Your objective: Check each line of the material, and show the ones that include the word "background".
»»
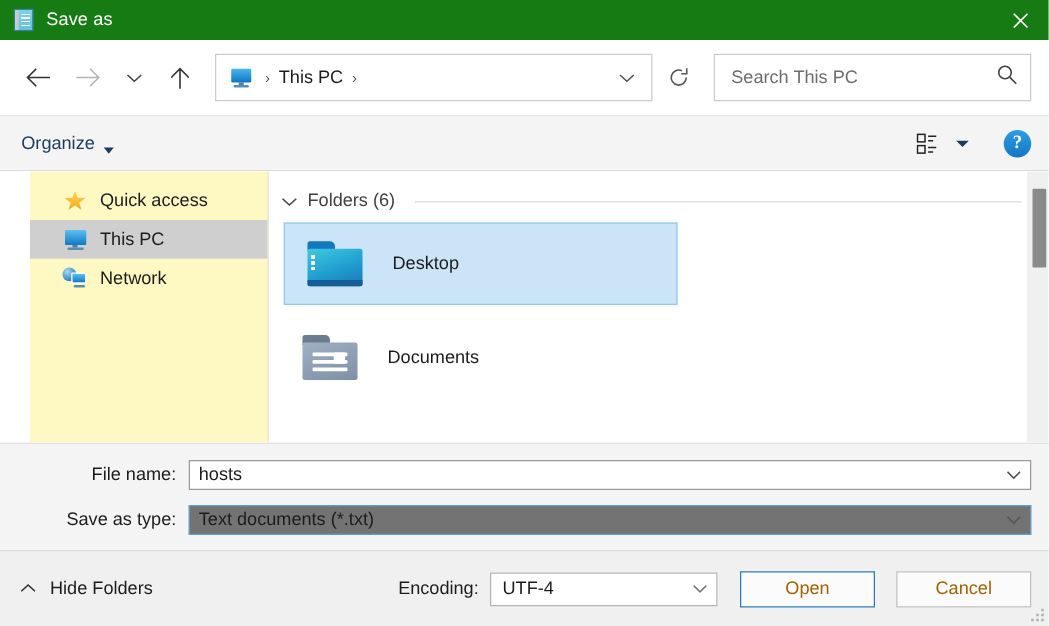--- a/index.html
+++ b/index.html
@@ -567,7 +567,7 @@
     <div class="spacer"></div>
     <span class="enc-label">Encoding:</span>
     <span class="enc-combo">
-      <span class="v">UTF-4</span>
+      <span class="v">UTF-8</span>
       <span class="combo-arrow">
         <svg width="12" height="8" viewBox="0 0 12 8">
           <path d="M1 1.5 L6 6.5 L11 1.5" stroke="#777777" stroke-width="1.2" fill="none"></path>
««
»»
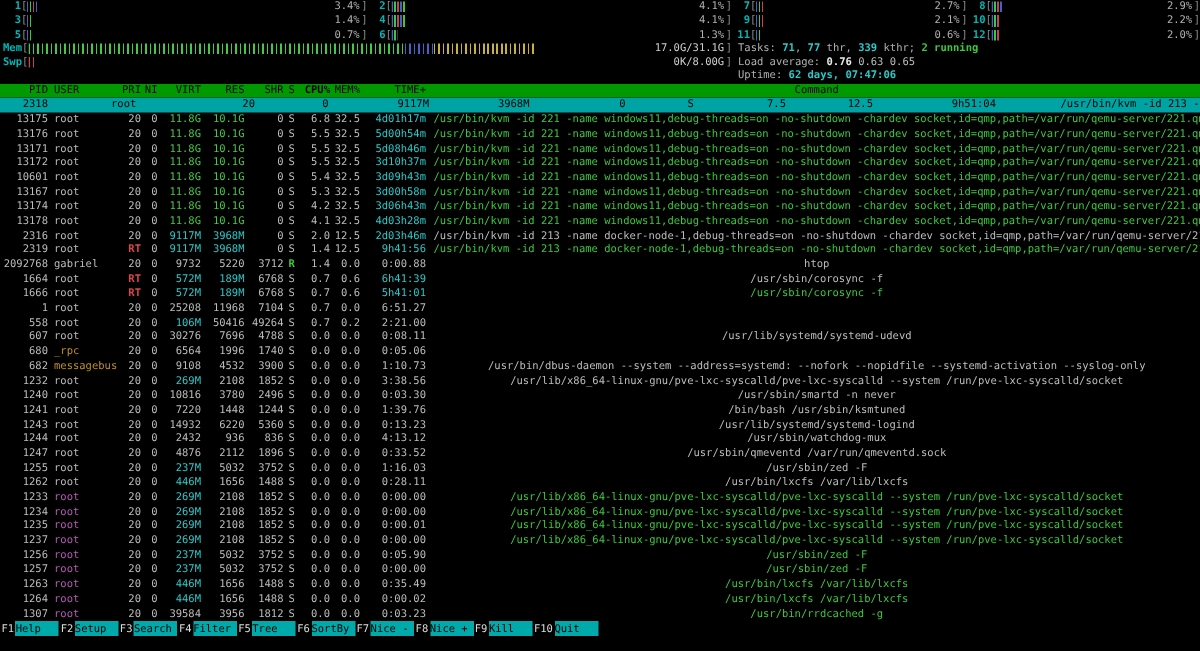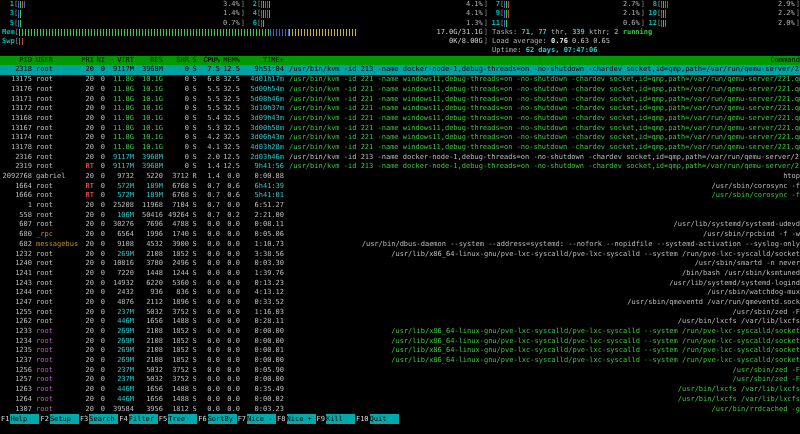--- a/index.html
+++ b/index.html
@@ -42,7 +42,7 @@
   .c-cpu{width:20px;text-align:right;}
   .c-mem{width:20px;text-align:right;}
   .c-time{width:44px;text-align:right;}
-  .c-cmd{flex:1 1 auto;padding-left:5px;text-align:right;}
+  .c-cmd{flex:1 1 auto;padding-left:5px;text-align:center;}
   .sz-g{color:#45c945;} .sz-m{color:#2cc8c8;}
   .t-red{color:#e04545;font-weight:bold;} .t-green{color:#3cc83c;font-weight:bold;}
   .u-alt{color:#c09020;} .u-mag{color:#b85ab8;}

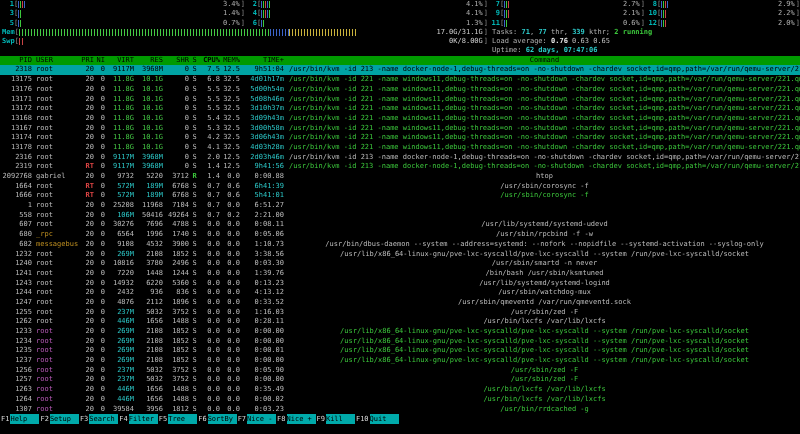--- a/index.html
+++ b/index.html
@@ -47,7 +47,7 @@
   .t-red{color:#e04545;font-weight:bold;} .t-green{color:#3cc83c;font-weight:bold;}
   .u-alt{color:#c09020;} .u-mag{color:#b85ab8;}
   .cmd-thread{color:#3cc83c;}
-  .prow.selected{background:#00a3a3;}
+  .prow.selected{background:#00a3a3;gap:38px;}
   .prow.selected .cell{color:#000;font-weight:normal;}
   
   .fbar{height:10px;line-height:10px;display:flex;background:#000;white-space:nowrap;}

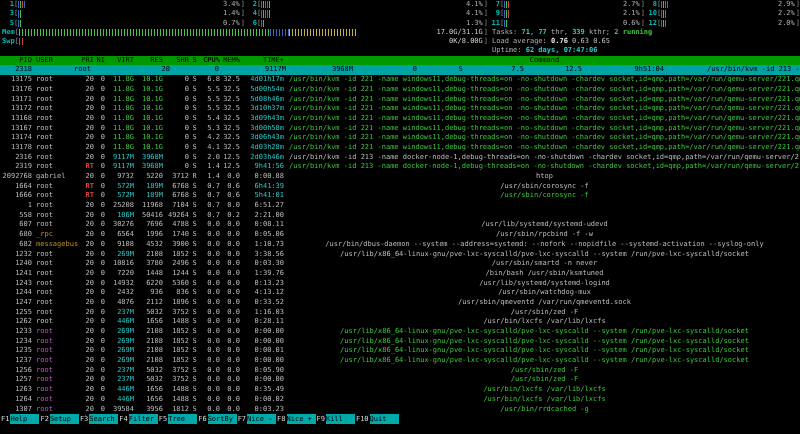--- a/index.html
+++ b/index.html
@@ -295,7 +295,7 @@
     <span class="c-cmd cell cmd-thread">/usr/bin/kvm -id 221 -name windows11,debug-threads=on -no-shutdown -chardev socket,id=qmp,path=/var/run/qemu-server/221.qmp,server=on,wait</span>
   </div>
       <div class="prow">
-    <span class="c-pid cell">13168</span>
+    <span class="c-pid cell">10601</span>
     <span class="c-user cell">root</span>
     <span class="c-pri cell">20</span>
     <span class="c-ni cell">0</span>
««
Problem solution:
-  .prow.selected{background:#00a3a3;}
+  .prow.selected{background:#00a3a3;gap:38px;}
   .fbar{height:10px;line-height:10px;display:flex;background:#000;white-space:nowrap;}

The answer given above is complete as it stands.